Codex Delta supports
the longer reading
.


        At the outset of the third chapter of Causes of the Corruption of the Traditional Text of the Holy Gospels, John Burgon briefly commented on this variant, pointing out that the scribe of À omitted the οἱ before ἄγγελοι, “whereby nonsense is made of the passage (viz. οἱ ἄγγελοι ποιμένες).”  Burgon considered the shorter reading to have originated due to homoeoteleuton elicited by the six clustered-together recurrences of οἱ in this verse.  More recently, Michael Holmes seems to have agreed, inasmuch as καὶ οἱ ἄνθρωποι is included in the text of the SBL-GNT.  I consider Burgon’s observations completely valid, and Metzger’s appeal to the “preponderance of external evidence” is basically code for “the pro-Alexandrian bias of the editors.”  Καὶ οἱ ἄνθρωποι should be included in future compilations.



 

6 comments:

Daniel Buck said...

I would caution those without a good grasp of Greek who are reading this that "and the men" doesn't quite accurately convey the range if meaning of "καὶ οἱ ἄνθρωποι." Greek doesn't distinguish sex in the same way English does: only when no males are present in a group does the grammar supply any information as to the sex of those in it. So while "the men" in English supplies an image of all males, it doesn't so much in Greek. It's often safe to assume an all-male group based on context, but that's only because in the biblical culture, sexes rarely mixed in groups like lawyers, shepherds, and fishermen. In fact, when we read about female shepherds in the Bible, they are always in an all-female group. So, it's reasonable to conclude that the shepherds who saw the angels were all male, and therefore "men," but the phrase could also be accurately translated "and the people."

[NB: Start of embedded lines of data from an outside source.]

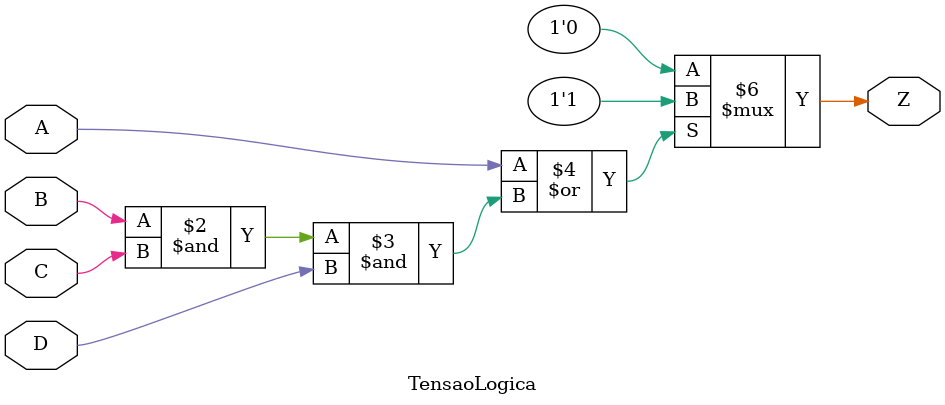
<source format=sv>

 /*
Exemplo 2: Projetar o circuito lógico abaixo cuja saída será 1 quando a
tensão analógica VB for maior que 6
 */

module TensaoLogica(input logic A,B,C,D, output logic Z);
  always_comb begin
    if((A) | (B & C & D))
      Z <= 1;
    else
      Z <= 0;
  end
endmodule
</source>
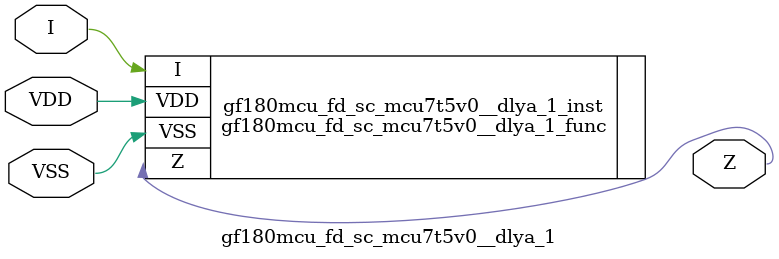
<source format=v>

module gf180mcu_fd_sc_mcu7t5v0__dlya_1( I, Z, VDD, VSS );
input I;
inout VDD, VSS;
output Z;

   `ifdef FUNCTIONAL  //  functional //

	gf180mcu_fd_sc_mcu7t5v0__dlya_1_func gf180mcu_fd_sc_mcu7t5v0__dlya_1_behav_inst(.I(I),.Z(Z),.VDD(VDD),.VSS(VSS));

   `else

	gf180mcu_fd_sc_mcu7t5v0__dlya_1_func gf180mcu_fd_sc_mcu7t5v0__dlya_1_inst(.I(I),.Z(Z),.VDD(VDD),.VSS(VSS));

	// spec_gates_begin


	// spec_gates_end



   specify

	// specify_block_begin

	// comb arc I --> Z
	 (I => Z) = (1.0,1.0);

	// specify_block_end

   endspecify

   `endif

endmodule

</source>
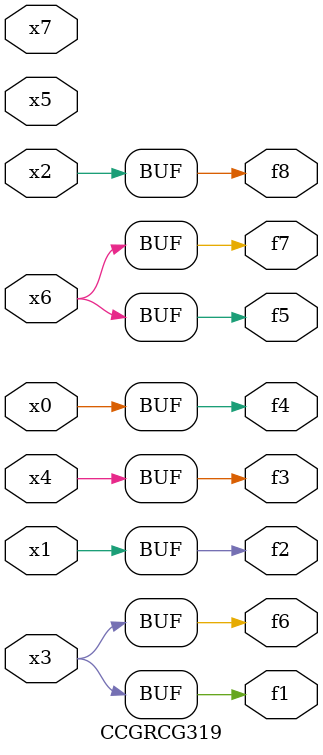
<source format=v>
module CCGRCG319(
	input x0, x1, x2, x3, x4, x5, x6, x7,
	output f1, f2, f3, f4, f5, f6, f7, f8
);
	assign f1 = x3;
	assign f2 = x1;
	assign f3 = x4;
	assign f4 = x0;
	assign f5 = x6;
	assign f6 = x3;
	assign f7 = x6;
	assign f8 = x2;
endmodule

</source>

Maurice A. Robinson said...

It is likely that some MSS and versional sources removed the phrase because of a perceived problematic ambiguity, e.g., it *could* be read, "and as the angels and the men departed into heaven, the shepherds spoke with one another" (ως απηλθον απ αυτών εις τον ουρανον οι άγγελοι και οι άνθρωποι, οι ποιμένες ειπον/ελαλουν προς αλλήλους... ").

Removing the phrase would eliminate any possible ambiguity.

Matthew M. Rose said...

Dr. Robinson,

Meaning: that "some MSS and versional sources removed the phrase" independently and intentionally, or they chose to follow a MS which was already missing the phrase due to homoeoteleuton for said reason? The former seems a bit coincidental.

David Robert Palmer said...

I believe the grammars would call the longer reading a "pleonasm," so that's why the MT or TR based translations do not seem to render those words into English. A somewhat similar thing is found in the early chapters of Acts, where Peter addresses the crowd of men as "men, brothers" but most English translations only say "brothers," as this too is considered a pleonasm.

David Robert Palmer said...

Oh and FYI, I do have a relatively thorough TC footnote on this variant in my translation of Luke. Here is my Robinson-Pierpont edition of Luke's gospel. https://bibletranslation.ws/trans/lukewgrkbyz.pdf

Paul K Broad said...

Wilbur Pickering's translation of his Family 35 Greek NT includes 'the men' - someone has to be the first!